(Texte de lecture)
« Première campagne », informer au pas de course

« Première campagne », informer au pas de course

« Première campagne », informer au pas de course

« Première campagne », informer au pas de course

Au cinéma le 16 avril 2019

Première campagne suit la journaliste Astrid Mezmorian lors de sa couverture de la campagne d'Emmanuel Macron en 2017, des premiers meetings confidentiels à son élection triomphante. Road trip journalistique sympathique, le documentaire permet de découvrir les coulisses d'une profession de plus en plus décriée en déconstruisant au passage certains fantasmes et en pointant les faiblesses de l'exercice.

Pour son baptême de campagne électorale, Astrid Mezmorian, journaliste fraîchement arrivée au service politique de France 2, est missionnée au suivi de la campagne d’Emmanuel Macron, le plus jeune candidat à la présidentielle. La réalisatrice Audrey Gordon va suivre pendant deux mois menés tambour battant les deux novices, chacun d’un côté du micro.

(Lignes)
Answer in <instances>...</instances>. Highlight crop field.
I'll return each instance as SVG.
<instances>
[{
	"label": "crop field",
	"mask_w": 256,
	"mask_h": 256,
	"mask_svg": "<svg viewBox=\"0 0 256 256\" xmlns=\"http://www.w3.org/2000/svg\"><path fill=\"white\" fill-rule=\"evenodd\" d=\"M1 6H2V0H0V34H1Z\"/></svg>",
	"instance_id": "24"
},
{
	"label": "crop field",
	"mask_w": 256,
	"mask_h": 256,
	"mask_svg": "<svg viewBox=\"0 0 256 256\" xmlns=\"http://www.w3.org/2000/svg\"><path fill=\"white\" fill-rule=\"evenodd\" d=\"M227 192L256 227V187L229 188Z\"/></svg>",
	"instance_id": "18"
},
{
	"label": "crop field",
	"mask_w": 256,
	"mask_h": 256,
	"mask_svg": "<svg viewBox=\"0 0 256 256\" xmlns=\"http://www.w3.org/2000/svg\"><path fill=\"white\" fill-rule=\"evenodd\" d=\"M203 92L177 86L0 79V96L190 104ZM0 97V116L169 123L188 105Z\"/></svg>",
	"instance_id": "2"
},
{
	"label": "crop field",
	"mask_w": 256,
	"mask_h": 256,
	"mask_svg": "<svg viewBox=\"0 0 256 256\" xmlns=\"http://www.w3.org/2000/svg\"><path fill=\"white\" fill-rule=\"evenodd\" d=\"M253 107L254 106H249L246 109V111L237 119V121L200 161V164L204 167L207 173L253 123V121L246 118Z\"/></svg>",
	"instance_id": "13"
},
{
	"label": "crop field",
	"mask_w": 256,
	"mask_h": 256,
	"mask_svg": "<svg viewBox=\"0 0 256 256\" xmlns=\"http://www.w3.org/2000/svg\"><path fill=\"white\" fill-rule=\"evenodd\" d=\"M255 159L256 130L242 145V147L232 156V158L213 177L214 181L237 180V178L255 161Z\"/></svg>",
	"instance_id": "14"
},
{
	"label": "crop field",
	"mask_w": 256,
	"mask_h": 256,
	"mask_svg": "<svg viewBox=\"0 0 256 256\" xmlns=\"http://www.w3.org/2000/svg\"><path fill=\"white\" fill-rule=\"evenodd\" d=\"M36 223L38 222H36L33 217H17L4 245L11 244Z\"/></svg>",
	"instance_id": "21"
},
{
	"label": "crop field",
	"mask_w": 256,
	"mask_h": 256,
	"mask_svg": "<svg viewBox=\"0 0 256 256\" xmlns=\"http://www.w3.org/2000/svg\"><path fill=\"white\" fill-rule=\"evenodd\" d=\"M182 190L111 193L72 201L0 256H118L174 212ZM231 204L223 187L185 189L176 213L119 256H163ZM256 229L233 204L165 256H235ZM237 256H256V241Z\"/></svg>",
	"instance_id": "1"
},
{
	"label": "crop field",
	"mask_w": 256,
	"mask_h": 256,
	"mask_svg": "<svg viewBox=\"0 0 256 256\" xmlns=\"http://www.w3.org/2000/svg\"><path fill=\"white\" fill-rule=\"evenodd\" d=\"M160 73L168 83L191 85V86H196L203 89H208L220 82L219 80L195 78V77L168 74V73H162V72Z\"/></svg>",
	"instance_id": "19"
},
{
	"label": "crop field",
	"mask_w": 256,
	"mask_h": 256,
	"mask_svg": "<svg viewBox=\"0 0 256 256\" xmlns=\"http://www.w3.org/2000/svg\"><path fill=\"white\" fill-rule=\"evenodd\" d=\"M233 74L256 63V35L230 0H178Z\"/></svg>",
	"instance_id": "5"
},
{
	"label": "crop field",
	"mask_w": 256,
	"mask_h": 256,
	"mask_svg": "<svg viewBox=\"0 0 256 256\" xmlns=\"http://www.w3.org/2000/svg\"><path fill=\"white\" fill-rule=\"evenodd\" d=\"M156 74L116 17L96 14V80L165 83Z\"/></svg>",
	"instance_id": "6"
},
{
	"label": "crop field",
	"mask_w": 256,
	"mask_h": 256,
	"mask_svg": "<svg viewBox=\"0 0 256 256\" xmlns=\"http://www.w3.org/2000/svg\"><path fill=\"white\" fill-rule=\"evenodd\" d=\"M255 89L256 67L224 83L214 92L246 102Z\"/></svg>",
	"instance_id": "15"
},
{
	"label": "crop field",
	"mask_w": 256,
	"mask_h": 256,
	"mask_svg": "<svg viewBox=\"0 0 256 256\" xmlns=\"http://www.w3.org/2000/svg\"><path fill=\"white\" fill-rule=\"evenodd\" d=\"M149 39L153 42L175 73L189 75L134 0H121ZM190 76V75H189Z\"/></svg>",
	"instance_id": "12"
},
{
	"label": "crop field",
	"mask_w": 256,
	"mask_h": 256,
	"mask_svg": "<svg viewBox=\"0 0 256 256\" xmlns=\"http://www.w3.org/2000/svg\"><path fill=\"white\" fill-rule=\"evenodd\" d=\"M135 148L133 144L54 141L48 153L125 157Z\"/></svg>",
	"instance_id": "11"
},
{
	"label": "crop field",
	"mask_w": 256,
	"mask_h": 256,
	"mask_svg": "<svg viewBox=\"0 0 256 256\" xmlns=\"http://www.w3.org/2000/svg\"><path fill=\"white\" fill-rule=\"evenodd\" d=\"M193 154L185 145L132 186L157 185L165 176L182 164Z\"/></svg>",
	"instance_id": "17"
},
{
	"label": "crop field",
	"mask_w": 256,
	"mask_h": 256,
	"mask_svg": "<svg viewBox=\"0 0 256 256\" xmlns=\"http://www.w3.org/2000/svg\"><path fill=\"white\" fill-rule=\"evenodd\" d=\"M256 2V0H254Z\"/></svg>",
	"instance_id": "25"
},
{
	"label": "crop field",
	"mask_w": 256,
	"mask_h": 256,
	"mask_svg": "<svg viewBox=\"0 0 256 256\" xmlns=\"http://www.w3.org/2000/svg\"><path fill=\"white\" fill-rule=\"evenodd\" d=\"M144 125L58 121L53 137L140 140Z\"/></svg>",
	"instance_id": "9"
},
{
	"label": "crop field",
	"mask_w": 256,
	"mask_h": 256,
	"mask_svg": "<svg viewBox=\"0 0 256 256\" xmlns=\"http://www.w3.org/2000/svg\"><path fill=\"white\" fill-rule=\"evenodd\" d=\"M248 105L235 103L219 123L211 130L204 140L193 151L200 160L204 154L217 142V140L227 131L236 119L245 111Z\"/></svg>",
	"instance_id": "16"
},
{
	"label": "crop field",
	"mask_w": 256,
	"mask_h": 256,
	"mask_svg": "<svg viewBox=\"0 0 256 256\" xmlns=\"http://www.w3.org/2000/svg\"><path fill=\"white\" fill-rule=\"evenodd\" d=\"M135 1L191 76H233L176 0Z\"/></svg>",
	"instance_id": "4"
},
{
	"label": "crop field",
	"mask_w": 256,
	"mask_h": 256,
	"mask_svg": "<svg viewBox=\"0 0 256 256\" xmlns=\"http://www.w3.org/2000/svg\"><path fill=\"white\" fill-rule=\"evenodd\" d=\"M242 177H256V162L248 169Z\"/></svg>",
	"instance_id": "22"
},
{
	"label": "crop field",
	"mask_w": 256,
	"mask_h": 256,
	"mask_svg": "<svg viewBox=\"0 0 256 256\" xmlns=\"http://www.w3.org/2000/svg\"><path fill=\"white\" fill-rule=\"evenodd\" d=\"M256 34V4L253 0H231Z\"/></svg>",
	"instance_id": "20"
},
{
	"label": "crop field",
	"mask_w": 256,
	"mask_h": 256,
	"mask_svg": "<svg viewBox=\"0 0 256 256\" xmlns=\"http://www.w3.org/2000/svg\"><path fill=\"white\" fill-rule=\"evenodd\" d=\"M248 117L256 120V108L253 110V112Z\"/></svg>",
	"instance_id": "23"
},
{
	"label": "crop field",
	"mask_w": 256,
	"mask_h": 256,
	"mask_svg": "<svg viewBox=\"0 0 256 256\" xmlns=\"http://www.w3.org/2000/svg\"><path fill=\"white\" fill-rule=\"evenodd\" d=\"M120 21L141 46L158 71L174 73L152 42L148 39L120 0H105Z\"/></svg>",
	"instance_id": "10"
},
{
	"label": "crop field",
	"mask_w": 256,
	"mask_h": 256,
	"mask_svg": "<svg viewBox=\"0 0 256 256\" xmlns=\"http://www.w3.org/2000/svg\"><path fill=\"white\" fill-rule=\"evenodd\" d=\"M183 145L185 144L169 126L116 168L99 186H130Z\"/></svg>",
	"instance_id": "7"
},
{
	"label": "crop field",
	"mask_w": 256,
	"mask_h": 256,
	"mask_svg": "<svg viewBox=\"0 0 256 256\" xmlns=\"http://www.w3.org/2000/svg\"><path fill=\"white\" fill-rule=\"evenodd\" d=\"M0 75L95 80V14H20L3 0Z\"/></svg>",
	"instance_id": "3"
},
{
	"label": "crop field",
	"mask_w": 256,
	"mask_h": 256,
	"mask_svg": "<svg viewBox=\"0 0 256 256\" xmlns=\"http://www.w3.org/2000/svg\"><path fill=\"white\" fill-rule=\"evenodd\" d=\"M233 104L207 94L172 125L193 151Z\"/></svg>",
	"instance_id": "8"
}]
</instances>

(Détails de l'exercice)
Poursuivez, s'il vous plaît, le texte sur le documentaire « Première campagne » après sa dernière phrase.

(Résultat de l'exercice)
Lors de cette expérience inédite pour elle, Astrid Mezmorian découvre une autre facette de son métier tandis que l’ancien Ministre de l’Économie poursuit son ascension insolente vers l’Élysée. Les coulisses de France Télévision et de la dernière campagne présidentielle sont montrés de façon originale, aux côtés d’une journaliste qui se demande parfois si tout ce cirque médiatique ne mérite pas bien son nom.

Première campagne © Kuiv Productions - Les écuries productions - Jour2Fête

Le feu de l’action

« Je devrais faire un film sur toi pour te voir plus souvent ! » Cette réflexion amusée faite par Audrey Gordon à son amie Astrid Mezmorian a finalement donné naissance à Première campagne. Après tout, pourquoi ne pas suivre son amie lors de ses pérégrinations à travers la France destinées à recueillir la parole d’Emmanuel Macron ? Astrid Mezmorian venait d’arriver au service politique de France 2 et allait suivre Emmanuel Macron pendant toute la campagne présidentielle : une situation qui a donné envie à la réalisatrice d’immortaliser les premiers pas de ces deux nouveaux venus dans la frénésie d’une campagne électorale.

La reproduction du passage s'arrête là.